La perspectiva de género es necesaria y debe ser integral; las mujeres no son el único blanco de la ciberviolencia pero sí son víctimas desproporcionales de ataques intencionados y personales. A diferencia de los hombres que generalmente son víctimas de delitos virtuales como el fraude o el robo de datos financieros, delitos más relacionados con la delincuencia que con una estructura de violencias.

Lo personal de los ataques virtuales contra mujeres se observa y se entrelaza con la cercanía que tienen las víctimas con sus agresores; cerca del 40% de las agresiones son cometidas por personas conocidas o incluso muy cercanas a las víctimas.

En este sentido también es importante resaltar el derecho de las víctimas a procesar sus situaciones o a negarse a enfrentar los procesos legales para acceder a la justicia.
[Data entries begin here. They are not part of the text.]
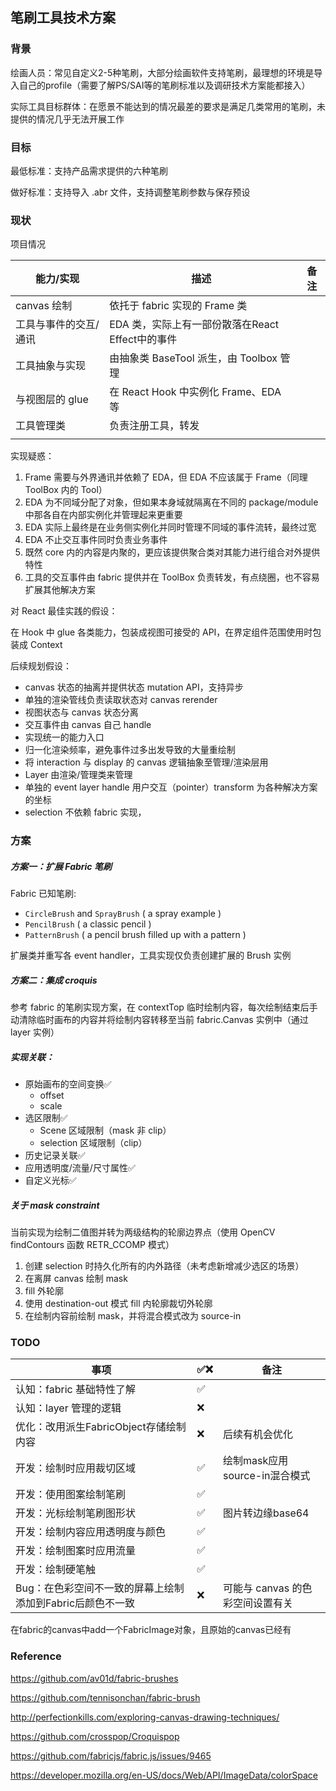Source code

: ## 笔刷工具技术方案

### 背景

绘画人员：常见自定义2-5种笔刷，大部分绘画软件支持笔刷，最理想的环境是导入自己的profile（需要了解PS/SAI等的笔刷标准以及调研技术方案能都接入）

实际工具目标群体：在愿景不能达到的情况最差的要求是满足几类常用的笔刷，未提供的情况几乎无法开展工作

### 目标

最低标准：支持产品需求提供的六种笔刷

做好标准：支持导入 .abr 文件，支持调整笔刷参数与保存预设

### 现状

项目情况

| 能力/实现             | 描述                                             | 备注 |
| --------------------- | ------------------------------------------------ | ---- |
| canvas 绘制           | 依托于 fabric 实现的 Frame 类                    |      |
| 工具与事件的交互/通讯 | EDA 类，实际上有一部份散落在React Effect中的事件 |      |
| 工具抽象与实现        | 由抽象类 BaseTool 派生，由 Toolbox 管理          |      |
| 与视图层的 glue       | 在 React Hook 中实例化 Frame、EDA 等             |      |
| 工具管理类            | 负责注册工具，转发                               |      |
|                       |                                                  |      |

实现疑惑：

1. Frame 需要与外界通讯并依赖了 EDA，但 EDA 不应该属于 Frame（同理 ToolBox 内的 Tool）
2. EDA 为不同域分配了对象，但如果本身域就隔离在不同的 package/module 中那各自在内部实例化并管理起来更重要
3. EDA 实际上最终是在业务侧实例化并同时管理不同域的事件流转，最终过宽
4. EDA 不止交互事件同时负责业务事件
5. 既然 core 内的内容是内聚的，更应该提供聚合类对其能力进行组合对外提供特性
6. 工具的交互事件由 fabric 提供并在 ToolBox 负责转发，有点绕圈，也不容易扩展其他解决方案

对 React 最佳实践的假设：

在 Hook 中 glue 各类能力，包装成视图可接受的 API，在界定组件范围使用时包装成 Context

后续规划假设：

- canvas 状态的抽离并提供状态 mutation API，支持异步
- 单独的渲染管线负责读取状态对 canvas rerender
- 视图状态与 canvas 状态分离
- 交互事件由 canvas 自己 handle
- 实现统一的能力入口
- 归一化渲染频率，避免事件过多出发导致的大量重绘制
- 将 interaction 与 display 的 canvas 逻辑抽象至管理/渲染层用
- Layer 由渲染/管理类来管理
- 单独的 event layer handle 用户交互（pointer）transform 为各种解决方案的坐标
- selection 不依赖 fabric 实现，

### 方案

##### 方案一：扩展 Fabric 笔刷

Fabric 已知笔刷:

- `CircleBrush` and `SprayBrush` ( a spray example )
- `PencilBrush` ( a classic pencil )
- `PatternBrush` ( a pencil brush filled up with a pattern )

扩展类并重写各 event handler，工具实现仅负责创建扩展的 Brush 实例

##### 方案二：集成 croquis

参考 fabric 的笔刷实现方案，在 contextTop 临时绘制内容，每次绘制结束后手动清除临时画布的内容并将绘制内容转移至当前 fabric.Canvas 实例中（通过 layer 实例）

##### 实现关联：

- 原始画布的空间变换✅
  - offset
  - scale
- 选区限制✅
  - Scene 区域限制（mask 非 clip）
  - selection 区域限制（clip）
- 历史记录关联✅
- 应用透明度/流量/尺寸属性✅
- 自定义光标✅

##### 关于 mask constraint

当前实现为绘制二值图并转为两级结构的轮廓边界点（使用 OpenCV findContours 函数 RETR_CCOMP 模式）

1. 创建 selection 时持久化所有的内外路径（未考虑新增减少选区的场景）
2. 在离屏 canvas 绘制 mask
3. fill 外轮廓
4. 使用 destination-out 模式 fill 内轮廓裁切外轮廓
5. 在绘制内容前绘制 mask，并将混合模式改为 source-in

### TODO

| 事项                                                      | ✅❌   | 备注                             |
| --------------------------------------------------------- | ---- | -------------------------------- |
| 认知：fabric 基础特性了解                                 | ✅    |                                  |
| 认知：layer 管理的逻辑                                    | ❌    |                                  |
| 优化：改用派生FabricObject存储绘制内容                    | ❌    | 后续有机会优化                   |
| 开发：绘制时应用裁切区域                                  | ✅    | 绘制mask应用source-in混合模式    |
| 开发：使用图案绘制笔刷                                    | ✅    |                                  |
| 开发：光标绘制笔刷图形状                                  | ✅    | 图片转边缘base64                 |
| 开发：绘制内容应用透明度与颜色                            | ✅    |                                  |
| 开发：绘制图案时应用流量                                  | ✅    |                                  |
| 开发：绘制硬笔触                                          | ✅    |                                  |
| Bug：在色彩空间不一致的屏幕上绘制添加到Fabric后颜色不一致 | ❌    | 可能与 canvas 的色彩空间设置有关 |

在fabric的canvas中add一个FabricImage对象，且原始的canvas已经有

### Reference

https://github.com/av01d/fabric-brushes

https://github.com/tennisonchan/fabric-brush

http://perfectionkills.com/exploring-canvas-drawing-techniques/

https://github.com/crosspop/Croquispop

https://github.com/fabricjs/fabric.js/issues/9465

https://developer.mozilla.org/en-US/docs/Web/API/ImageData/colorSpace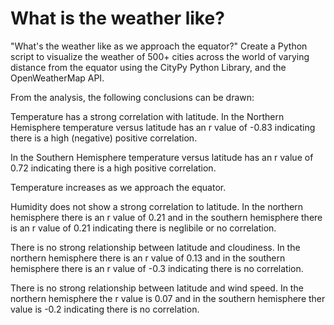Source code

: # What is the weather like?

"What's the weather like as we approach the equator?" Create a Python script to visualize the weather of 500+ cities across the world of varying distance from the equator
using the CityPy Python Library, and the OpenWeatherMap API.

From the analysis, the following conclusions can be drawn:

Temperature has a strong correlation with latitude.
In the Northern Hemisphere temperature versus latitude has
an r value of -0.83 indicating there is a high 
(negative) positive correlation.



In the Southern Hemisphere temperature versus latitude has
an r value of 0.72
indicating there is a high positive correlation.

Temperature increases as we approach the equator. 

Humidity does not show a strong correlation to latitude.
In the northern hemisphere there is an r value of 0.21 and in the
southern hemisphere there is an r value of 0.21 indicating there 
is neglibile or no correlation.


There is no strong relationship between latitude and cloudiness. 
In the northern hemisphere there is an r value of 0.13 and in the 
southern hemisphere there is an r value of -0.3 indicating there is
no correlation.


There is no strong relationship between latitude and wind speed. 
In the northern hemisphere the r value is 0.07 and in the
southern hemisphere ther value is -0.2 indicating there is no 
correlation.







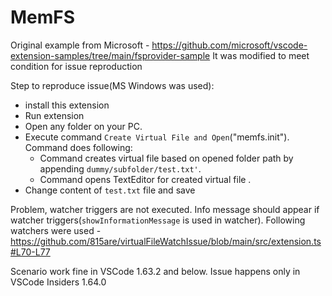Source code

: # MemFS

Original example from Microsoft - 
https://github.com/microsoft/vscode-extension-samples/tree/main/fsprovider-sample
It was modified to meet condition for issue reproduction

Step to reproduce issue(MS Windows was used):

- install this extension
- Run extension
- Open any folder on your PC.
- Execute command `Create Virtual File and Open`("memfs.init"). Command does following:
    - Command creates virtual file based on opened folder path by appending `dummy/subfolder/test.txt'`.
    - Command opens TextEditor for created virtual file .
- Change content of `test.txt` file and save

Problem, watcher triggers are not executed. Info message should appear if watcher triggers(`showInformationMessage` is used in watcher).
Following watchers were used - https://github.com/815are/virtualFileWatchIssue/blob/main/src/extension.ts#L70-L77

Scenario work fine in VSCode 1.63.2 and below. Issue happens only in VSCode Insiders 1.64.0
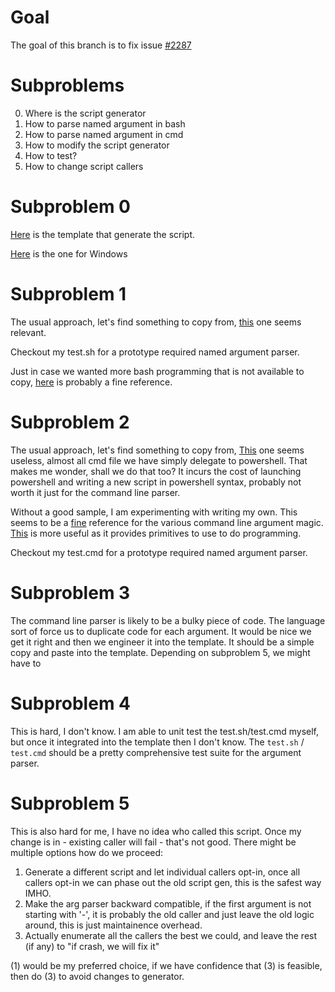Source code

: # Goal
The goal of this branch is to fix issue  [#2287](https://github.com/dotnet/arcade/issues/2287)

# Subproblems
0. Where is the script generator
1. How to parse named argument in bash
2. How to parse named argument in cmd
3. How to modify the script generator
4. How to test?
5. How to change script callers

# Subproblem 0
[Here](https://github.com/dotnet/arcade/blob/master/src/Microsoft.DotNet.CoreFxTesting/build/assets/RunnerTemplate.Unix.txt) is the template that generate the script.

[Here](https://github.com/dotnet/arcade/blob/master/src/Microsoft.DotNet.CoreFxTesting/build/assets/RunnerTemplate.Windows.txt) is the one for Windows

# Subproblem 1
The usual approach, let's find something to copy from, [this](https://github.com/dotnet/arcade/blob/d3b40a5a2cbb2e00503413b260fe5c49ce3c2691/eng/common/build.sh#L77) one seems relevant.

Checkout my test.sh for a prototype required named argument parser.

Just in case we wanted more bash programming that is not available to copy, [here](https://en.wikibooks.org/wiki/Bash_Shell_Scripting) is probably a fine reference.

# Subproblem 2
The usual approach, let's find something to copy from, [This](https://github.com/dotnet/arcade/blob/master/eng/common/CIBuild.cmd) one seems useless, almost all cmd file we have simply delegate to powershell. That makes me wonder, shall we do that too? It incurs the cost of launching powershell and writing a new script in powershell syntax, probably not worth it just for the command line parser.

Without a good sample, I am experimenting with writing my own. This seems to be a [fine](https://stackoverflow.com/questions/4094699/how-does-the-windows-command-interpreter-cmd-exe-parse-scripts) reference for the various command line argument magic. [This](https://en.wikibooks.org/wiki/Windows_Batch_Scripting) is more useful as it provides primitives to use to do programming.

Checkout my test.cmd for a prototype required named argument parser.

# Subproblem 3
The command line parser is likely to be a bulky piece of code. The language sort of force us to duplicate code for each argument. It would be nice we get it right and then we engineer it into the template. It should be a simple copy and paste into the template. Depending on subproblem 5, we might have to 

# Subproblem 4
This is hard, I don't know. I am able to unit test the test.sh/test.cmd myself, but once it integrated into the template then I don't know. The `test.sh` / `test.cmd` should be a pretty comprehensive test suite for the argument parser.

# Subproblem 5
This is also hard for me, I have no idea who called this script. Once my change is in - existing caller will fail - that's not good. There might be multiple options how do we proceed:
1. Generate a different script and let individual callers opt-in, once all callers opt-in we can phase out the old script gen, this is the safest way IMHO.
2. Make the arg parser backward compatible, if the first argument is not starting with '-', it is probably the old caller and just leave the old logic around, this is just maintainence overhead.
3. Actually enumerate all the callers the best we could, and leave the rest (if any) to "if crash, we will fix it"

(1) would be my preferred choice, if we have confidence that (3) is feasible, then do (3) to avoid changes to generator.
Incluso para quienes están dispuestas a denunciar tienen obstáculos para probar las agresiones, “a veces las plataformas mismas donde sucede la violencia no atienden tus solicitudes, tardan en actuar o no te brindan las herramientas o informes necesarios para fortalecer la denuncia”, dijo Jessica Matus, fundadora de Datos Protegidos, organización para la privacidad de datos, libertad de expresión y ciberseguridad con perspectiva de género.

Bajo estas omisiones, la tarea es formar sistemas integrales que más que castigar el delito se enfoquen en capacitar para prevenir cualquier tipo de violencia en redes sociales o plataformas virtuales. Y que, al momento de ejercer justicia, protejan y brinden atención especializada a las víctimas.